C’est « son » Cid, « son » Ruy Díaz, le mythique héros de la Reconquista, la reconquête chrétienne des territoires espagnols occupés par les forces musulmanes. Arturo Pérez-Reverte le raconte en mélangeant histoire et imagination comme Dumas l’a fait dans ses bouquins. À l’image de l’écrivain français Pérez-Reverte est avant tout un merveilleux romancier. Plus sanguinaire toutefois que l’auteur des Trois mousquetaires. Quand Ruy Díaz part au combat, ce n’est pas pour assaillir Milady de Winter, mais pour passer au fil de l’épée ceux qu’il est payé pour tuer. Et avec Pérez-Reverde on échappe à aucun détail. À vous de voir si vous préférez shunter ces passages. Quel que soit votre choix vous découvrirez un personnage qui a compté dans l’histoire de la péninsule ibérique. Pas nécessairement le vrai car Ruy Díaz était complexe. Il fut certes celui qui contribua au XIe siècle à renvoyer les Arabes et les Berbères de l’autre côté de la Méditerranée. Mais il ne fut pas le Charles Martel espagnol. On le découvre dans Sidi contraint de gagner sa vie en guerroyant au profit de bourgeois locaux contre les Maures. Parce qu’il avait été chassé du royaume de Castille et León, il lui était impossible de gagner sa vie au nom d’Alphonse VI qui pourtant ne manquait pas d’ennemis. Sarrasins, Léonais, Galiciens, Francs. On ne contraint pas son suzerain à jurer qu’il n’est pour rien dans l’assassinat de son frère sans en payer le prix. Ruy Díaz se mit donc au service de chefs musulmans. Était-il un héros espagnol ou un mercenaire qui se vendait au plus offrant ? Aucune importance. Grâce à Arturo Pérez-Reverte Sidi est un personnage qui nous fait rêver, voyager, aimer ceux avec qui il combat, et c’est le plus important.
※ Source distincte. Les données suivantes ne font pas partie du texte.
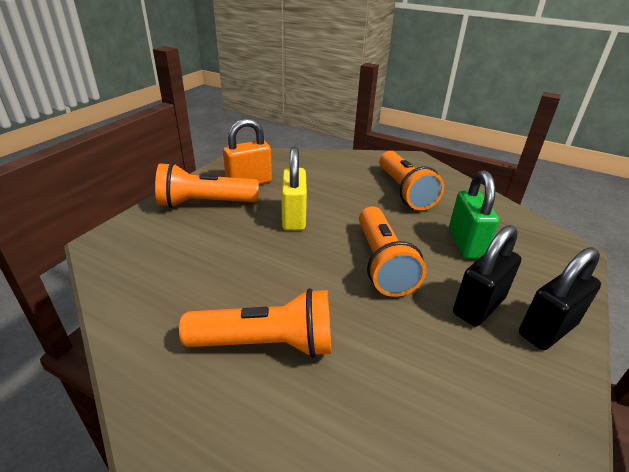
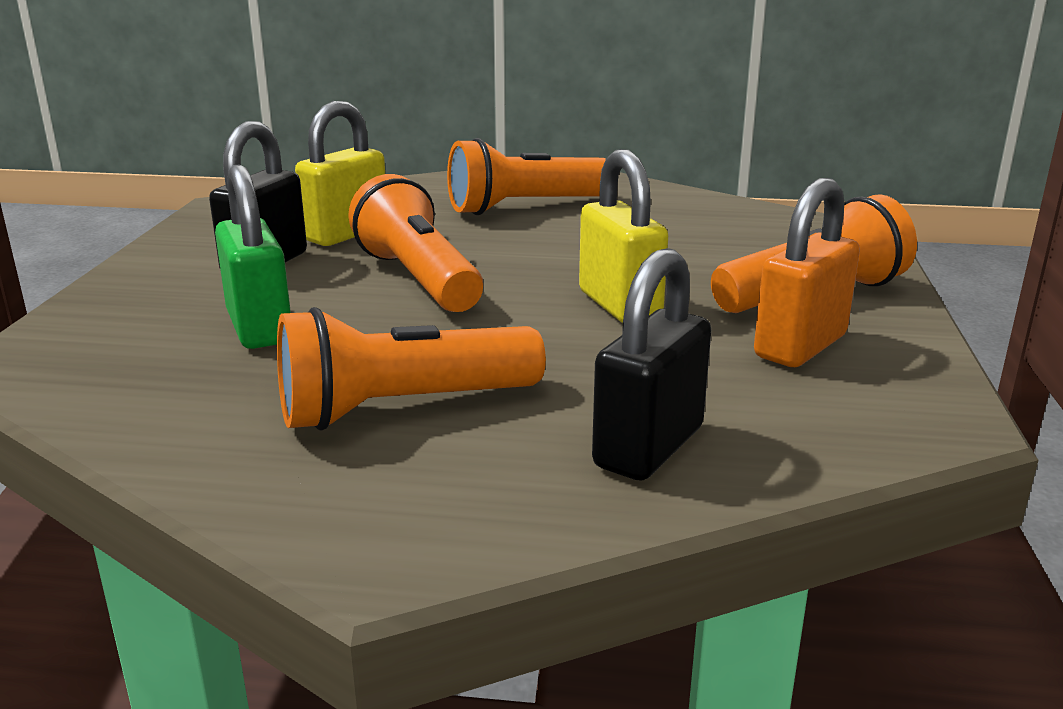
camera: 160 degrees right, 10 degrees down
orange flashlight [379,151,444,210] -> orange flashlight turned 75 degrees counterclockwise [277,307,546,431]
black padlock [519,247,601,350] -> black padlock moved to [592,248,711,481]
none -> yellow padlock [295,101,385,246]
Ruy Díaz doit choisir son nouveau maître

Le capitaine Ruy Díaz, Minaya son second, et toute leur compagnie se déplacent à la frontière de la Castille chrétienne et des royaumes mahométans. Ils arrivent trop tard pour protéger le monastère de San Hernán qui vient d’être attaqué par des Maures venus du Sud. Mais les frères ont été suffisamment robustes pour les repousser avec peu de pertes. Ruy Díaz se met en chasse des assaillants. À son rythme, sans se presser, même s’il sait que les Maures en profiteront pour piller, violer, tuer les habitants, emmener les survivants avec le bétail des quelques hameaux qui se trouveront sur leur chemin. « Engraisser le cochon avant de le tuer ». Telle est la manière dont il pratique l’art de la guerre depuis dix-sept ans. Deux cents lances, deux cents hommes dépendent de lui. Il doit préserver ces vies, donner à ceux qui lui ont confié leur avenir de quoi subsister. Après avoir vaincu les Musulmans Ruy Díaz doit choisir son nouveau maître. Où doit-il aller dans cette région frontalière des comtés francs, du royaume de Navarre et d’Aragon et de la taïfa de Lérida ? Il opte pour Mutaman le seigneur de la taïfa de Saragosse qui a besoin de combattants pour récupérer le royaume de son frère. Et qui préfère les cavaliers de Ruy Díaz aux Moabites récemment arrivés d’Afrique du Nord qu’il traite de fanatiques bestiaux. Rustre, aculturé, en retard par rapport aux seigneurs catholiques Mutaman ? Vous n’y êtes pas du tout. Pendant ses banquets il accueille des femmes qui n’envoilent que leurs cheveux pas leur visage. Il boit du vin et vit dans un environnement raffiné. Peu lui importe que ceux qui le servent soient musulmans, catholiques ou juifs s’ils se montrent fidèles et lui permettent de repousser les frontières de son royaume.